Lloyd George’s ministers’ accelerated the progress through parliament of the Emergency Powers bill – this was the government’s new secret weapon against the reds, unions, troublemakers, rabble-rousers and people whose eyes were too close together.
In the event of something like, say, a really big strike, the bill enabled the government to declare a state of emergency. They could then rule by decree and dispense with bureaucratic inconveniences such as trial by jury.
On October 29th 1920, nine days after the miners’ strike was called, the Emergency Powers Act became law.
As the government expected, the miners called on their brothers in the triple alliance for support. If the call was answered by the railwaymen and transport workers, it would be serious trouble for the nation and, consequently, the perfect opportunity to call a spot of martial law.

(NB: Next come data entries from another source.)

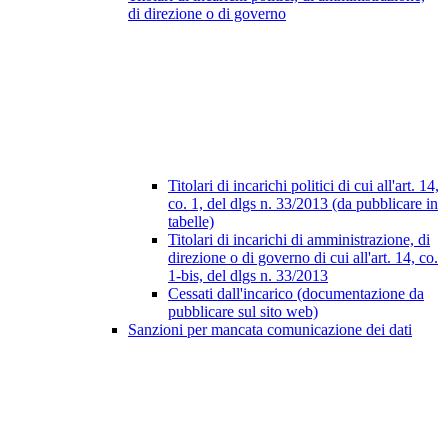
di direzione o di governo
Titolari di incarichi politici di cui all'art. 14,
co. 1, del dlgs n. 33/2013 (da pubblicare in
tabelle)
Titolari di incarichi di amministrazione, di
direzione o di governo di cui all'art. 14, co.
1-bis, del dlgs n. 33/2013
Cessati dall'incarico (documentazione da
pubblicare sul sito web)
Sanzioni per mancata comunicazione dei dati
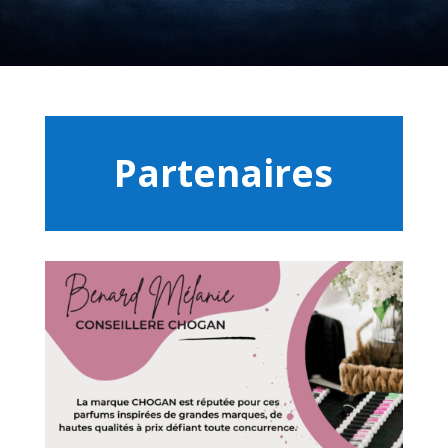
Partenaires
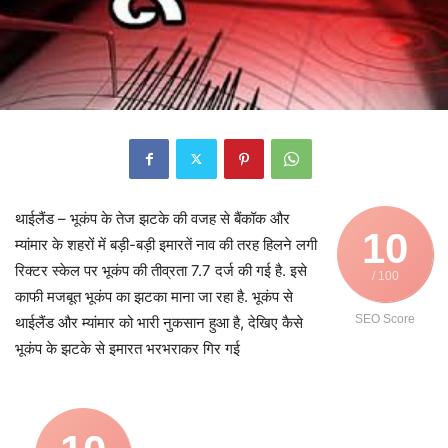
थाईलैंड – भूकंप के तेज झटके की वजह से बैंकॉक और
10
म्यांमार के शहरों में बड़ी-बड़ी इमारतें नाव की तरह हिलने लगी
रिक्टर स्केल पर भूकंप की तीव्रता 7.7 दर्ज की गई है. इसे
/ 100
काफी मजबूत भूकंप का झटका माना जा रहा है. भूकंप से
SEO Score
थाईलैंड और म्यांमार को भारी नुकसान हुआ है, देखिए कैसे
भूकंप के झटके से इमारत भरभराकर गिर गई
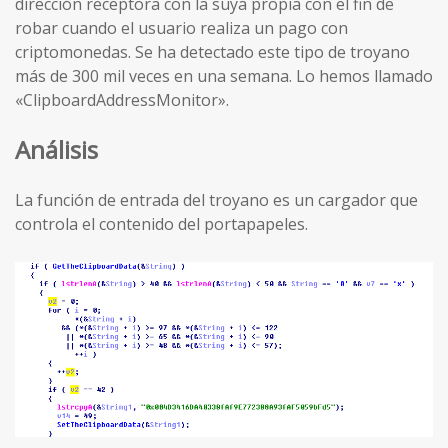
dirección receptora con la suya propia con el fin de
robar cuando el usuario realiza un pago con
criptomonedas. Se ha detectado este tipo de troyano
más de 300 mil veces en una semana. Lo hemos llamado
«ClipboardAddressMonitor».
Análisis
La función de entrada del troyano es un cargador que
controla el contenido del portapapeles.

For the more feral Tories in Lloyd George’s administration, this was the culmination of years of fevered expectation: finally, a chance to decisively break the unions with the full force of the state. It could only have suited them better if it had included the right to hunt strikers with hounds.
Unfortunately for the miners, union-busting Tories, and lovers of bloody industrial conflict everywhere, Jimmy Thomas, the leader of the National Union of Railwaymen saw it coming.

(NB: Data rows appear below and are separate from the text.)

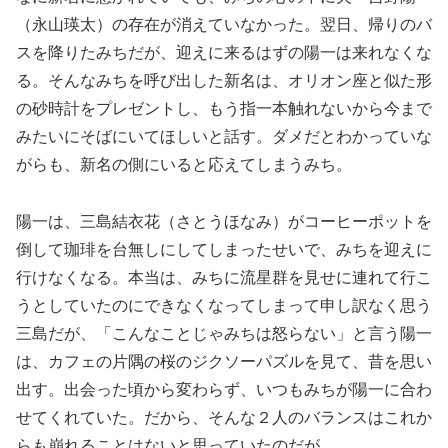
（永山瑛太）の存在が消えていなかった。翌日、帰りのバ
スを降りたみちだが、迎えに来るはずの陽一は来れなくな
る。そんなみちを呼び出した新名は、オリオン座と似た形
の砂時計をプレゼントし、もう指一本触れないから今まで
みたいにそばにいてほしいと話す。ダメだとわかっていな
がらも、新名の側にいると応えてしまうみち。
陽一は、三島結衣花（さとうほなみ）がコーヒーポットを
倒して珈琲を台無しにしてしまったせいで、みちを迎えに
行けなくなる。本当は、みちに流星群を見せに連れて行こ
うとしていたのにできなくなってしまって申し訳なく思う
三島だが、「こんなことじゃみちは怒らない」と言う陽一
は、カフェの片隅の桜のジクソーパズルを見て、昔を思い
出す。出会った頃から変わらず、いつもみちが陽一に合わ
せてくれていた。だから、そんな２人のバランスはこれか
らも崩れることはないと思っていたのだが…。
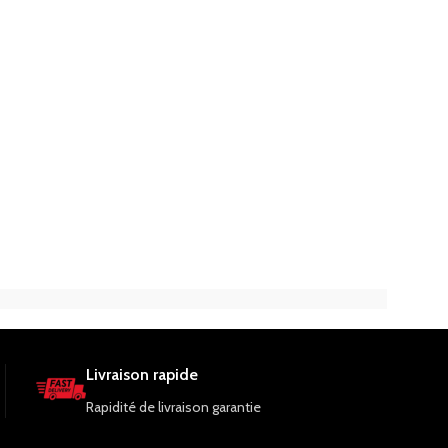
Livraison rapide
Rapidité de livraison garantie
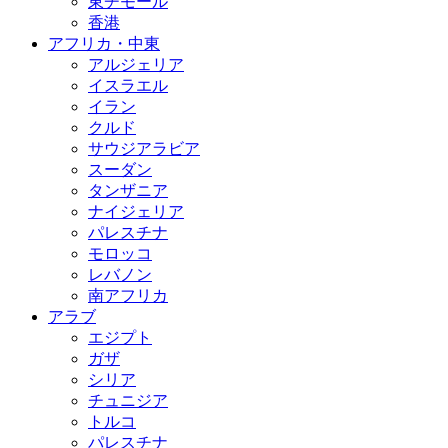
東チモール
香港
アフリカ・中東
アルジェリア
イスラエル
イラン
クルド
サウジアラビア
スーダン
タンザニア
ナイジェリア
パレスチナ
モロッコ
レバノン
南アフリカ
アラブ
エジプト
ガザ
シリア
チュニジア
トルコ
パレスチナ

Thomas was a longstanding Labour MP and for him the priority was conciliation and disengagement. The government were trigger happy enough already without having emergency superpowers as well. Who knew where it would all end if the government suspended normal liberties?
So the miners went on strike on their own. After two weeks out, they accepted a temporary pay rise. It wasn’t total victory, but it was something. And no civil liberties had been harmed in the making of this result.

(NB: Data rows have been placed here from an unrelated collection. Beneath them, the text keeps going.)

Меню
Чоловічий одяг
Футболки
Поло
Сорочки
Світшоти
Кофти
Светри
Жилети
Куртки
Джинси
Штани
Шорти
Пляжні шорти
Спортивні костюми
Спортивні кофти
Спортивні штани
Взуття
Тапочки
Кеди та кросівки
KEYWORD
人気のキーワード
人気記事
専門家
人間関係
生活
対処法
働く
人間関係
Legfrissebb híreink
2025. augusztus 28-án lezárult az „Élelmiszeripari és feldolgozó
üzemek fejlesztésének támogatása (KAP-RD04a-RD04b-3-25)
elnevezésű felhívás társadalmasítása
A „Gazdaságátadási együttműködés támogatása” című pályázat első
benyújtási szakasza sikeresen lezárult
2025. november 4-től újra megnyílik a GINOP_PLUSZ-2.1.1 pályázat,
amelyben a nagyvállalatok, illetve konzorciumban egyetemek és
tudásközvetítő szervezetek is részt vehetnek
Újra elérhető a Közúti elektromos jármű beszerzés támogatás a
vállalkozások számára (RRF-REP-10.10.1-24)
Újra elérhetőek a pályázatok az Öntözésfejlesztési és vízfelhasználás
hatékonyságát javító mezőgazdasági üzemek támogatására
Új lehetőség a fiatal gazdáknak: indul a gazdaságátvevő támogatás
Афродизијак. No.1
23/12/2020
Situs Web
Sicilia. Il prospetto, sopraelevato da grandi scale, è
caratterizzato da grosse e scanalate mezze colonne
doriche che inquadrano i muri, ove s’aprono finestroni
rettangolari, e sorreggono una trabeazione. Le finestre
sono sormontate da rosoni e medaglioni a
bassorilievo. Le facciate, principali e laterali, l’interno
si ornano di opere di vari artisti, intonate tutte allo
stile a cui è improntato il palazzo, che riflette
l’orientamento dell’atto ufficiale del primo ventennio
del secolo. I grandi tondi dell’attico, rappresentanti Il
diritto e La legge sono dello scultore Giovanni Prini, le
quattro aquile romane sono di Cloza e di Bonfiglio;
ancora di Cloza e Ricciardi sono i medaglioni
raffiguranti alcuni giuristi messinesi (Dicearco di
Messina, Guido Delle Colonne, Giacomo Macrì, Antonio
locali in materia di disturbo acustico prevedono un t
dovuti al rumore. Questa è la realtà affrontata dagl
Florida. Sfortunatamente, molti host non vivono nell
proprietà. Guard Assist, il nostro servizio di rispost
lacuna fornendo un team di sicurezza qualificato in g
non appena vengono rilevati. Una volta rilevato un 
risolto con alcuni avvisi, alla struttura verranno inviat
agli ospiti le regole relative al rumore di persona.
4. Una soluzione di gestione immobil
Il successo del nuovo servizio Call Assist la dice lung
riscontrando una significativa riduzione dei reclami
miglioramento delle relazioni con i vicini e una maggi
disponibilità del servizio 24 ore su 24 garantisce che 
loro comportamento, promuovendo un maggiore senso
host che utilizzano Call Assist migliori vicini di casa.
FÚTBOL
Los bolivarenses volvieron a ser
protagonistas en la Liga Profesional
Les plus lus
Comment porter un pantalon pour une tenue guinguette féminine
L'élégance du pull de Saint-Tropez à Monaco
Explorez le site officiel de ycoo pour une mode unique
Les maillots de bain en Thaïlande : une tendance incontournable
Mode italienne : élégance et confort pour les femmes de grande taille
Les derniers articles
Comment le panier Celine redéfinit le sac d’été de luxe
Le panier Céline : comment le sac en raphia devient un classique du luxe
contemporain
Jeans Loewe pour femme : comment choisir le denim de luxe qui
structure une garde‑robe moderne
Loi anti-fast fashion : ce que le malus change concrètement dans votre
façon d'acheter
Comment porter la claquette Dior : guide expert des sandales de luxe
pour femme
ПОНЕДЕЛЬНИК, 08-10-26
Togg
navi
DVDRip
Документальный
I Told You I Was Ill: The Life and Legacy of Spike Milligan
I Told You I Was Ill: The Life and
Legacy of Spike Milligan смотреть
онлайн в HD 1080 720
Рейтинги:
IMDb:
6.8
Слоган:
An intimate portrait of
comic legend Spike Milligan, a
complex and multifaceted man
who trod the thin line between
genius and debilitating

For the Labour leader William Adamson though, balancing conflict and respectability had all got to be a bit too much. On Valentines’ day 1921, he sidled up to JR Clynes and handed him a big padded card, a heart-shaped box of chocolates and the leadership of the Labour party.
It was the end of an undistinguished era for Labour, but at least one in which the nation had held on to the little things that make life worth living, like habeas corpus and the rule of law. Phew.
Pete and Atul are not historians
Tags: Atul Hatwal, Jimmy Thomas, Labour history uncut, Pete Goddard, William Adamson
Really interesting and well-written series; it is definitely worth remding us all of the struggles that people have faced over the last two centuries to improve working conditions and remunderation and the role that the Labour Party has taken in this.
It is vitally important that we remember that people are at the very heart of what governance is for. It is not to protect vested interests or to increase the wealth of the privileged. People achieve more by working together then they do by working alone. This does not mean that the powerful industrial trade unions have all the answers; the first trade union was formed by agricultural workers in Dorset. They met under a sycamore tree in Tolpuddle (http://dorsetcoop.blogspot.co.uk/). The struggle then was against decreasing wages as the price of food increased (sound familiar). The six labourers met to draw up plans “to preserve ourselves, our wives and our children from utter degradation and starvation”. The Labour movement is built upon people like George Loveless and Keir Hardie.
The General Election in 1918 was the first of many times that Labour came second. Continuing the progressive alliance that existed before 1914 might have resulted in the centre-left dominating British politics rather than the Conservative Party. Labour seems to prefer opposition to being the biggest party in a coalition government.
From the TUC website and following on from the Jolly George affair:
Shortly afterwards, when it looked as though Lloyd George was going to intervene actively with massive ground support for the Poles, Congress and Labour Party set up a ‘Council of Action’ to organise a strike to stop the war. Lloyd George thereupon did another about-turn; and British support for the Poles petered out.
Shame we didn’t have something similar to stop Blair taking Britain into the Iraq war.
Winnie looking very Boris Johnsonian.